In a perfect world, the CPU would calculate the gemoetry of a scene, send it to the video subsystem, the scene would be rendered in VRAM, then sent whenever it was time for the screen to update. This is basically how it works in most PC games. If you're playing Quake 3 and your system happens to be running at 53 FPS in a busy scene, but your monitor is refreshing at 85 Hz, that simply means that your video card isn't running as fast as your monitor and some frames will be shown twice while the video card is catching up. You'd never notice.

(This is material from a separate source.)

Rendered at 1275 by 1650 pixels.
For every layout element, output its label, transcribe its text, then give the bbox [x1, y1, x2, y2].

This is not the way it works in consoles. In older consoles, the video retrace is the clock that the entire system is built around, and this is still true to some degree in new consoles. Games are hard-coded to run at 60 FPS. When a game gets converted to PAL, they can't just turn down the refresh rate and expect everything to work OK. Things have to be re-coded. There are 100 more lines on the screen. This can mean more work for the video subsystem and therefore more chance of slowdown in gameplay. Sometimes there are just black bars put on the top and bottom of the screen. To get from 60 FPS to 50 FPS, the game gets slowed down by 20%. Sometimes developers take the easy way out and just leave it like that -- PAL players are stuck with a game that is simply 20% slower than the NTSC version (like Tekken). Generally, this will be compensated for, as it is in GT3. The game gets slowed down 20%, but then to make up for that the code is updated so things happen faster. The games are far from identical, though.
 
Originally posted by TurboSmoke
cool, you learn something new every day...cheerz :)

however, shouldnt this thread be in the Electronics forum?